Sunday, April 26, 2009

Footloose in Barcelona – 1. Some musings on tourists vs. travelers

After Frankfurt and Vienna, Barcelona was a sensory orgy. The whole feeling was one of animation.

Humor, architecture, football, anger, bullfight, protest against the bullfight, the sexuality in the policewomen - everything seemed to have an edge to it. Not razor sharp but still palpable - as if the denizens were perpetually just a step away from some very personal tipping point, and at the same time still quite comfortable with the idea of gently pushing the envelope.

The people were more casual, both in attitude and attire. Language was a problem because English was not as easily understood as in the DACH (Germany, Austria and Switzerland). The weather was glorious and I had just a single day of meetings to get over with before three days of carefree loafing…

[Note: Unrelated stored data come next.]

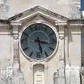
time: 3:27
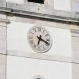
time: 6:18
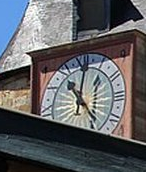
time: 12:23
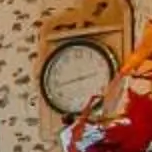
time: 2:43
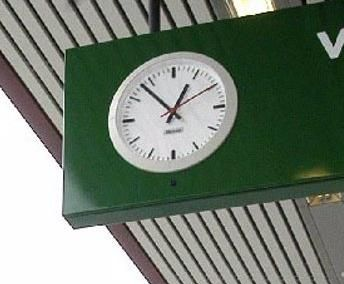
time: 12:53
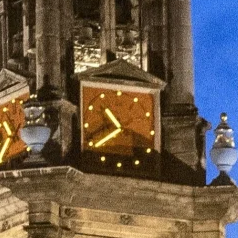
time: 10:39
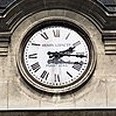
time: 2:15
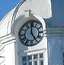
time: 4:59
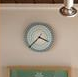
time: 3:37
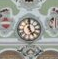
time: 4:59
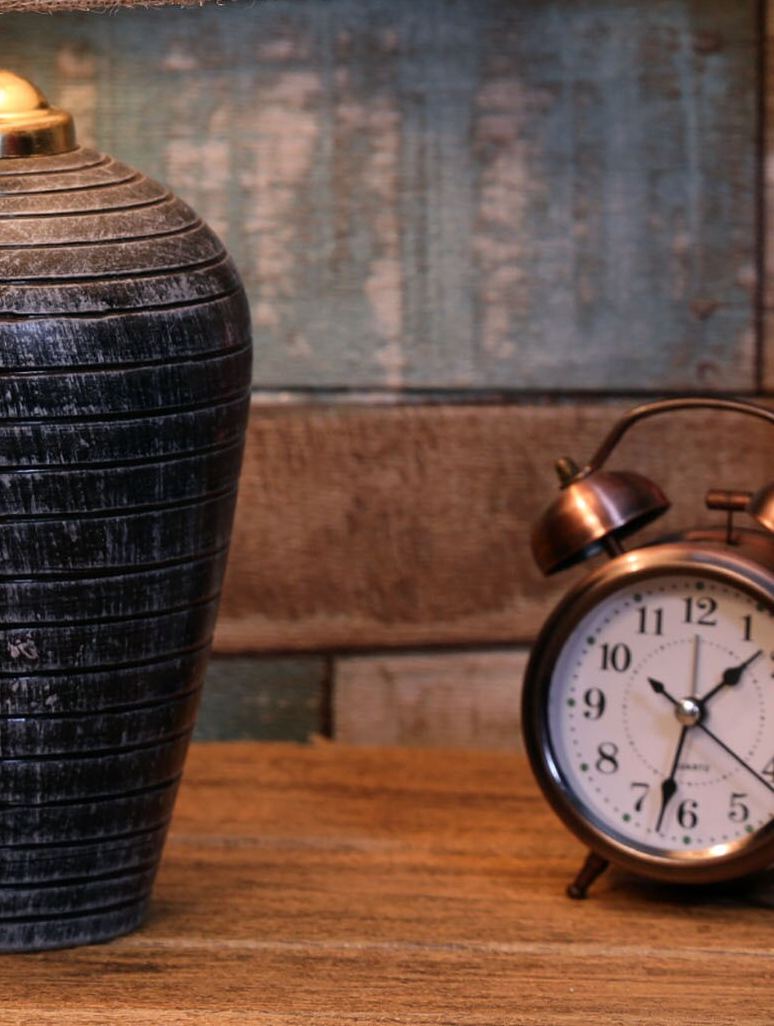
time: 1:32
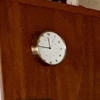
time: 11:46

Well now, you know, I hate to think of myself as a tourist.

“Tourist” implies a certain disconnect. Like humans in a zoo. I mean humans visiting a zoo. They stand at a distance and gawk. They seldom have even a rudimentary understanding of the “specimens” they are gawking at.

In the first chapter (Why Look At Animals?) of his incredibly dense “About Looking”, John Berger gives his take on how animals in zoos are basically marginalized props designed to cater to an abstruse, perverse need of the human visitors to relate to certain, very personal but distorted interpretations of an already misrepresented reality.

Similarly, I feel that tourists too chase some personal chimera that they wish existed. In the heat of this shallow chase, tourists invariably render the locals into marginalized props – bit actors in an enormous set piece. A tourist feels no need to understand. For the tourist, the travel is a diversion. It’s an activity or an experience that was bought and paid for, with little or no obligation on his or her part to participate in the reality on the other side of the invisible cage.

A traveler on the other hand, weaves his existence slowly and seamlessly through the fabric of the land that he travels in. Like a single, short, peripheral but harmonious thread in a vast tapestry. The traveler becomes, for a moment, a part of the “reality” of the space that he shares with the natives.

And truly great travelers leave at least a little something of value behind while taking a personal treasure with them as they move on.

Unfortunately, I suspect that these days I am more often tourist than traveler. But what the fuck, with the dollar rate being what it is, true travel is a pipe dream for me anyway.

Barcelona, allelujah, was perfect for me, the tourist.